(DATASET EXTRACT)

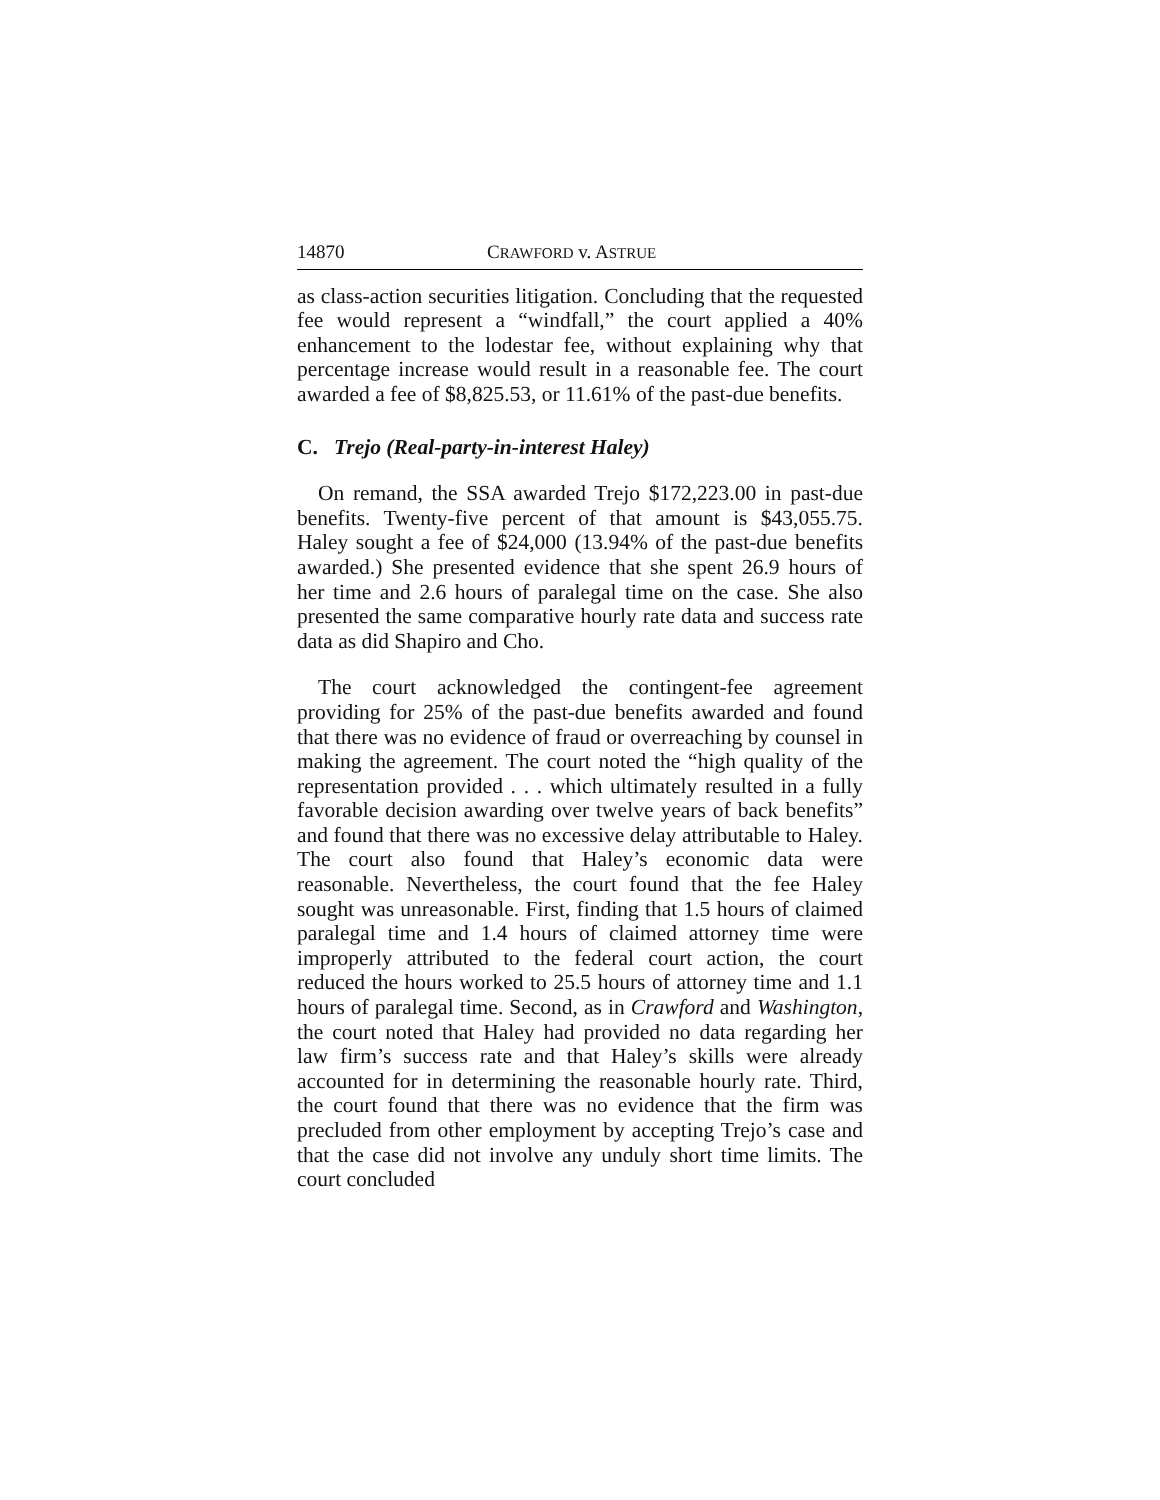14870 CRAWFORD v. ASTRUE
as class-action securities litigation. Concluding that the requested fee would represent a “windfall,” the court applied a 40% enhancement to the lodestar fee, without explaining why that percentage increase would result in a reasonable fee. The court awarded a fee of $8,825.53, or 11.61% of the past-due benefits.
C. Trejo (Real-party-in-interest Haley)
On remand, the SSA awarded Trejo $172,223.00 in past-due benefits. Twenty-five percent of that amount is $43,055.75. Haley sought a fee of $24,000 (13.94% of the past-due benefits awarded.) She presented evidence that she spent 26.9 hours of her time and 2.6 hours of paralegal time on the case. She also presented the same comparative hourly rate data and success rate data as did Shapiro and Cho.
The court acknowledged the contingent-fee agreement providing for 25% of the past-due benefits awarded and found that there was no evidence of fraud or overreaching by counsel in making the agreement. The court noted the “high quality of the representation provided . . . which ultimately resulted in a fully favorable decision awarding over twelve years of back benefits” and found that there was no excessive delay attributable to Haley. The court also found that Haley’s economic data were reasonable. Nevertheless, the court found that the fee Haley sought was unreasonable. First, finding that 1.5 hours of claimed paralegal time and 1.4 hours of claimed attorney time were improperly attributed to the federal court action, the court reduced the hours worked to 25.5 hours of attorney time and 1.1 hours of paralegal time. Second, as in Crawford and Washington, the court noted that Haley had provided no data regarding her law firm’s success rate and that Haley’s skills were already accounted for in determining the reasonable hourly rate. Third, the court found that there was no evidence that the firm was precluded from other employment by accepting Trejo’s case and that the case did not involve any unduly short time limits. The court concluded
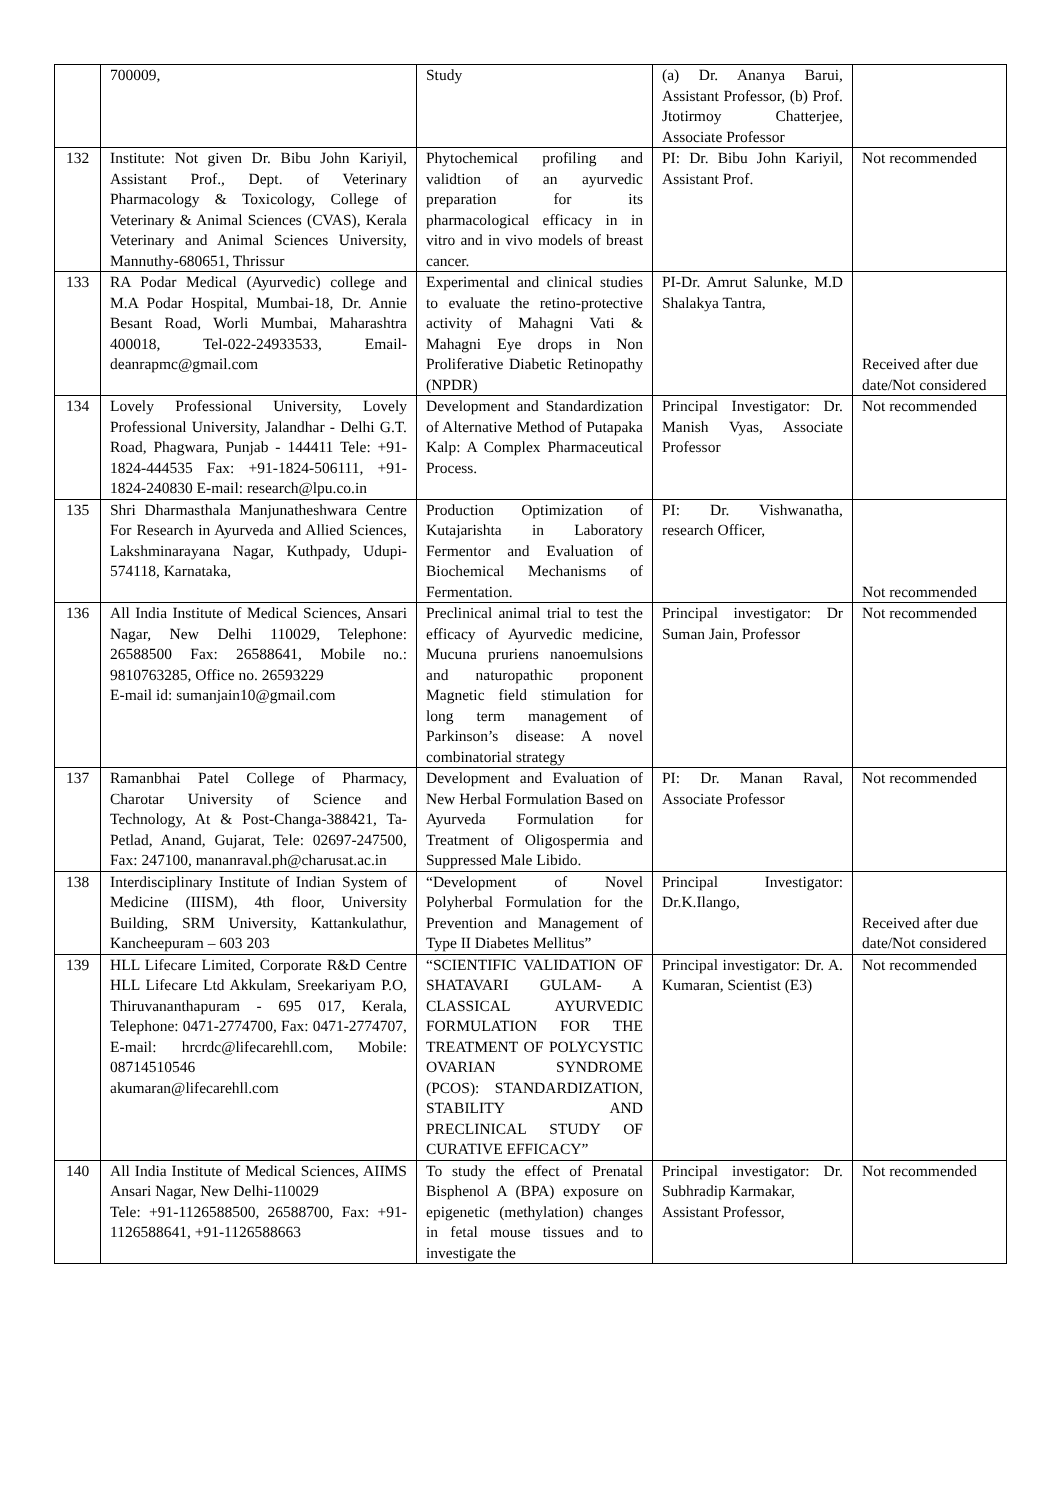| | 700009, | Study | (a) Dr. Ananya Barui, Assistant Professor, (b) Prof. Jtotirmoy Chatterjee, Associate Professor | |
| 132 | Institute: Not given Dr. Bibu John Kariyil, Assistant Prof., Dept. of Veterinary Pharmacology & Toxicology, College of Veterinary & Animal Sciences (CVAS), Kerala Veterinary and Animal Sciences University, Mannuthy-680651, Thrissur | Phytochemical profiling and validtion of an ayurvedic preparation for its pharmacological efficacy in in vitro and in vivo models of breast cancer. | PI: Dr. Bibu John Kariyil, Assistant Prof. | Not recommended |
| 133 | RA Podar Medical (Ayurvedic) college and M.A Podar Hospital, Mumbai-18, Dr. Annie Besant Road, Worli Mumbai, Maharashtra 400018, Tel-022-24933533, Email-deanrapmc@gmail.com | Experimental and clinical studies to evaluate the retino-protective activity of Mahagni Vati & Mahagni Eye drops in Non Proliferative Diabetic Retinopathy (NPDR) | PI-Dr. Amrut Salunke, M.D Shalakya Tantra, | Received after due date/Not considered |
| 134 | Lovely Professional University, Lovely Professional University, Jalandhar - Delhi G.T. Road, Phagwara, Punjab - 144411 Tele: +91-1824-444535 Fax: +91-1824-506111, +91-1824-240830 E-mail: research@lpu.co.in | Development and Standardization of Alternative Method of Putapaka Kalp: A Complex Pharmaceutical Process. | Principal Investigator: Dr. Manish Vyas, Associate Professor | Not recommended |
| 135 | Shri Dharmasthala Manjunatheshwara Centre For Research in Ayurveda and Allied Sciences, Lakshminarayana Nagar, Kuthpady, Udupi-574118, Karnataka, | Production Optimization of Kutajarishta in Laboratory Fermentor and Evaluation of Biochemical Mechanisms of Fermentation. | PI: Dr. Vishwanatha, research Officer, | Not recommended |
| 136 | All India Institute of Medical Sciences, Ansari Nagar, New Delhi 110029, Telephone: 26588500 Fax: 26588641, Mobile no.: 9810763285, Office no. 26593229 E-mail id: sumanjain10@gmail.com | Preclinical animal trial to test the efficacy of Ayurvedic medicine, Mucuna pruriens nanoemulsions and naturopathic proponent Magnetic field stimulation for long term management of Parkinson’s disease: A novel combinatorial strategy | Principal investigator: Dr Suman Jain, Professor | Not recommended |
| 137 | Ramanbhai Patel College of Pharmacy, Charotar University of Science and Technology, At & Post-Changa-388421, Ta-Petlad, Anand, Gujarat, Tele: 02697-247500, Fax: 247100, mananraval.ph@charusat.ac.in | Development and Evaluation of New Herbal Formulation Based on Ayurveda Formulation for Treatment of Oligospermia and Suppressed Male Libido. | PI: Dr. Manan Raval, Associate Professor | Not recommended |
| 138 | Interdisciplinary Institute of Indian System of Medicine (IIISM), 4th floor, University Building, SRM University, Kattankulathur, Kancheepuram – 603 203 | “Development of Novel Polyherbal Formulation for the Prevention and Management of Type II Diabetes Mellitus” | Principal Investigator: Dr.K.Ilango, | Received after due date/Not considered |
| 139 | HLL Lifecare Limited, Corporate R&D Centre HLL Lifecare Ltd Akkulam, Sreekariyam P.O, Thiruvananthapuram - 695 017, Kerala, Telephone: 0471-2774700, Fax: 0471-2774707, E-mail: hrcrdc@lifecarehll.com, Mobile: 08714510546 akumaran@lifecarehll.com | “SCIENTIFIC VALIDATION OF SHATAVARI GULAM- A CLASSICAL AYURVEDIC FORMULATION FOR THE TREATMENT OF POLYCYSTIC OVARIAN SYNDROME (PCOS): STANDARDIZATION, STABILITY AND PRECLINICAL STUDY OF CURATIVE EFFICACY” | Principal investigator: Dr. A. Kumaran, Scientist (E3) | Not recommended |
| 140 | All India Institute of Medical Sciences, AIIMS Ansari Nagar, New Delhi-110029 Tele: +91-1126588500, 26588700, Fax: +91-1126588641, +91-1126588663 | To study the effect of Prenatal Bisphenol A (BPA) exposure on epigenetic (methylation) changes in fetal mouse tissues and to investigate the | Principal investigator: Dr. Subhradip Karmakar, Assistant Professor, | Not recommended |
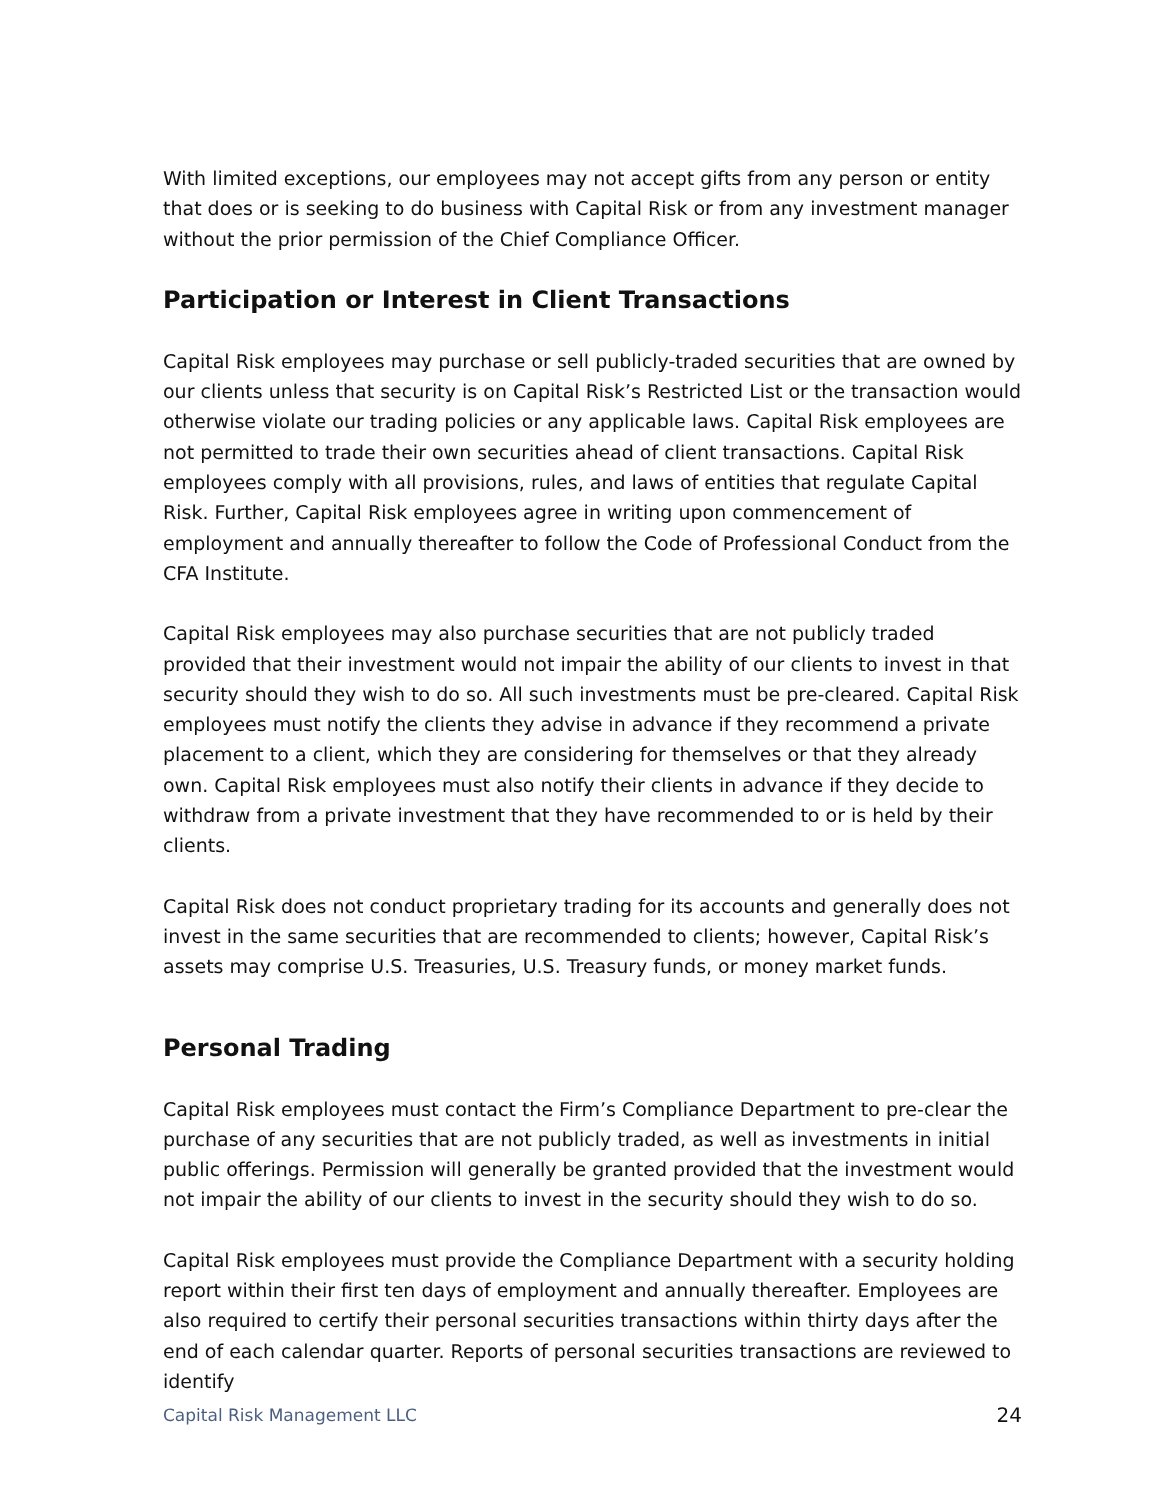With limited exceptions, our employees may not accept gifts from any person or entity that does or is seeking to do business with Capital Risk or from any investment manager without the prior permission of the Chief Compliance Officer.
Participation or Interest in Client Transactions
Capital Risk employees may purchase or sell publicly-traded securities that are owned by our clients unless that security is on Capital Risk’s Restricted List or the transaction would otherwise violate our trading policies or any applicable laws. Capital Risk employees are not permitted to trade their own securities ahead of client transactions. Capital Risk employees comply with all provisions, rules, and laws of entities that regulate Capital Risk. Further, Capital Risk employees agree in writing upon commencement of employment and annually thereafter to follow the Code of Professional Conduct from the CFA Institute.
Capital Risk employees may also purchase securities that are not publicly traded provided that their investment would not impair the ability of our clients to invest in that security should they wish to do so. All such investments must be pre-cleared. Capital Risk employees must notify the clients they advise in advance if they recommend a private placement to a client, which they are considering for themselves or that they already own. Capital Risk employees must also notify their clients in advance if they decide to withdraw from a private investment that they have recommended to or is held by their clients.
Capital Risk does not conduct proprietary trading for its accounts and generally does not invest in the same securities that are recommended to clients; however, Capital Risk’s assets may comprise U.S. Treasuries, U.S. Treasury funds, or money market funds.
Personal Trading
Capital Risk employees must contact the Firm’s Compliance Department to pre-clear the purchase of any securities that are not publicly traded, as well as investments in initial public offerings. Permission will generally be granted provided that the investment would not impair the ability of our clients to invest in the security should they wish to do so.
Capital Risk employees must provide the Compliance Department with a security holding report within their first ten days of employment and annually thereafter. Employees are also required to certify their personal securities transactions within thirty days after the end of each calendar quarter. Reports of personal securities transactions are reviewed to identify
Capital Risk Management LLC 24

(End DATASET EXTRACT)

_WORK ORDER_: Using the listing above, work out how many of its lines include "annually", and give only the result.

_SOLVED EXERCISE_: 2